On Tuesday, Education Secretary Betsy Devos admitted during a Senate subcommittee hearing that actually, the newly formed school safety commission won’t look into the role of guns. DeVos has helmed the commission since 17 people were shot dead at Stoneman Douglas High School in February. Proving her fitness for this job, the secretary breezed into the school to talk “to three people, and pet a dog” as one student put it at the time.
When asked by Senator Patrick Leahy, a Democrat from Vermont, whether her commission would “look at the role of firearms as it relates to gun violence in our schools,” DeVos answered: “That is not part of the commission’s charge, per se.”
Leahy then reiterated: “So you’re studying gun violence but not considering the role of guns?”
DeVos deflected with a tautologically nonsensical response: “We’re actually studying school safety and how we can ensure our students are safe at school.” (Hard to study school safety from gun violence if gun violence is not part of your commission’s charge, but then again, I’m not the official school safety expert.)
The secretary could not even give a straight answer when Leahy asked whether or not 18-year-olds should be able to buy an assault weapon, saying, “I believe that’s very much a matter for debate, and I know that’s been debated within this body and will continue to be.”
The Education Department released a statement to reporters shorty after the exchange, to clarify, and maybe do some damage control:
The secretary and the commission continue to look at all issues the President asked the committee to study and are focused on making recommendations that the agencies, states and local communities can implement. It’s important to note that the commission cannot create or amend current gun laws — that is the Congress’ job.
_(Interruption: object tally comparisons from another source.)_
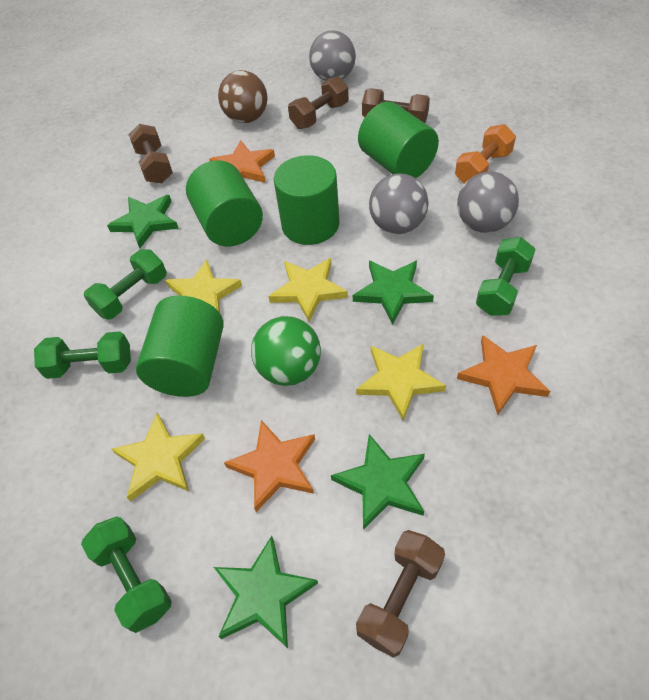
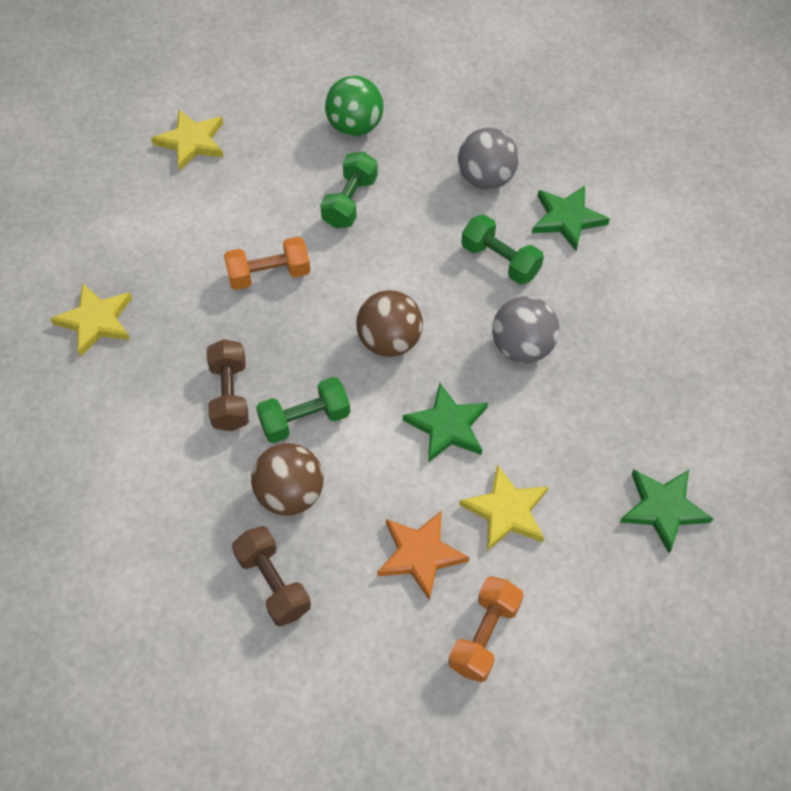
brown ball: 1 -> 2
brown dumbbell: 4 -> 2
green cylinder: 4 -> 0
green dumbbell: 4 -> 3
green star: 4 -> 3
grey ball: 3 -> 2
orange dumbbell: 1 -> 2
orange star: 3 -> 1
yellow star: 4 -> 3

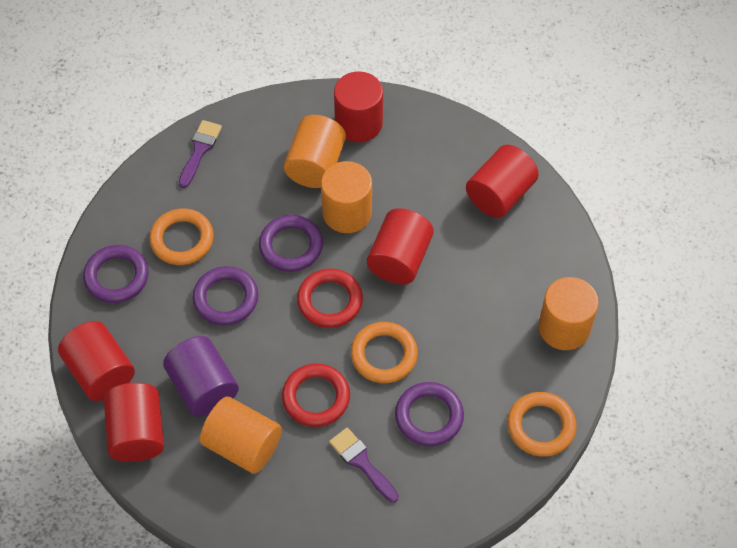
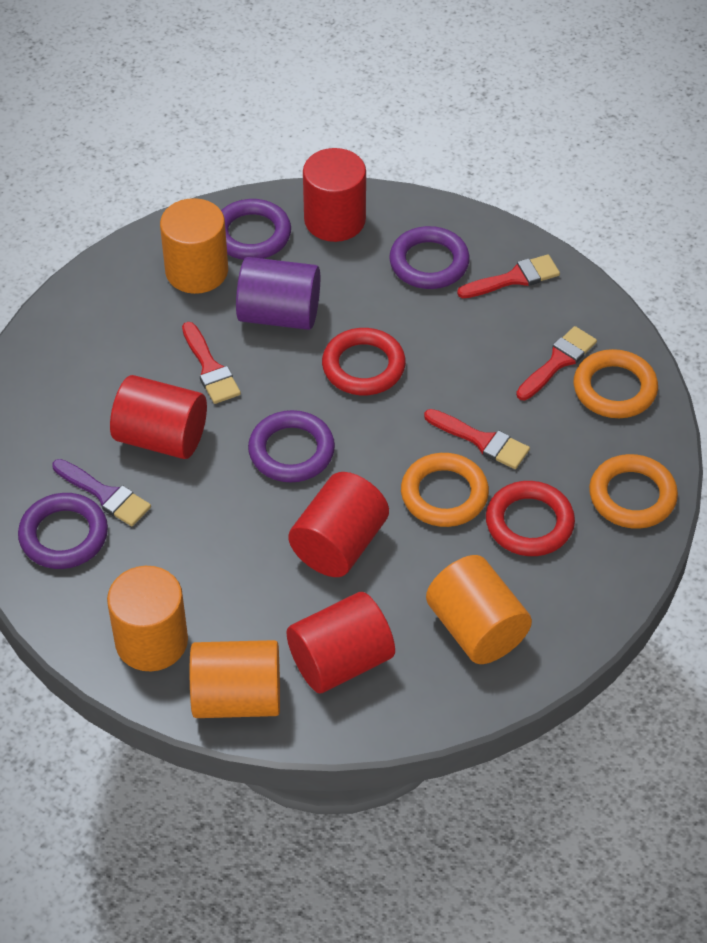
purple brush: 2 -> 1
red brush: 0 -> 4
red cylinder: 5 -> 4

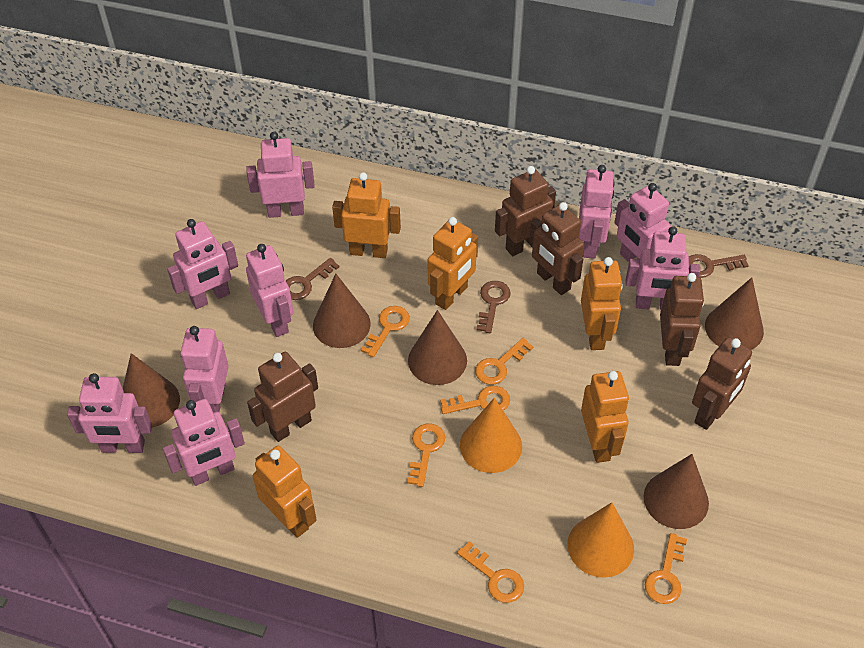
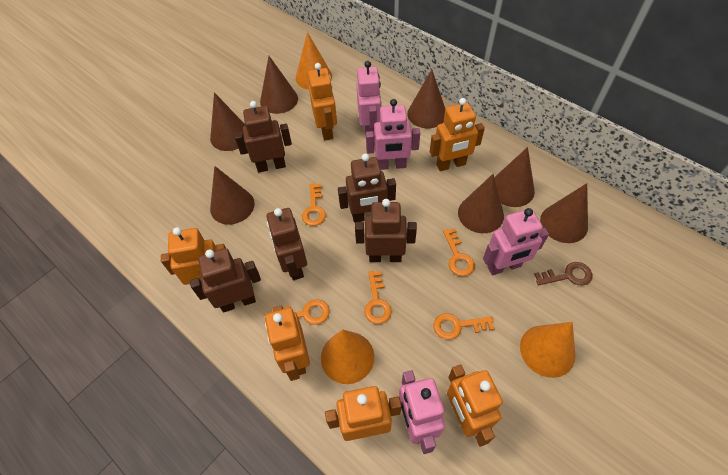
brown cone: 5 -> 7
brown key: 3 -> 1
orange cone: 2 -> 3
orange key: 6 -> 5
orange robot: 5 -> 6
pink robot: 9 -> 4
But what has DeVos’ commission actually been focusing on? Rolling back Obama-era guidance that pushed schools to be less punitive when disciplining students to help reduce the school-to-prison pipeline. DeVos has also looked into the influence video games and even “the effects of press coverage of mass violence,” according to Politico.
Anything to avoid thinking about guns, I guess. Won’t you think of the children mauled by bears?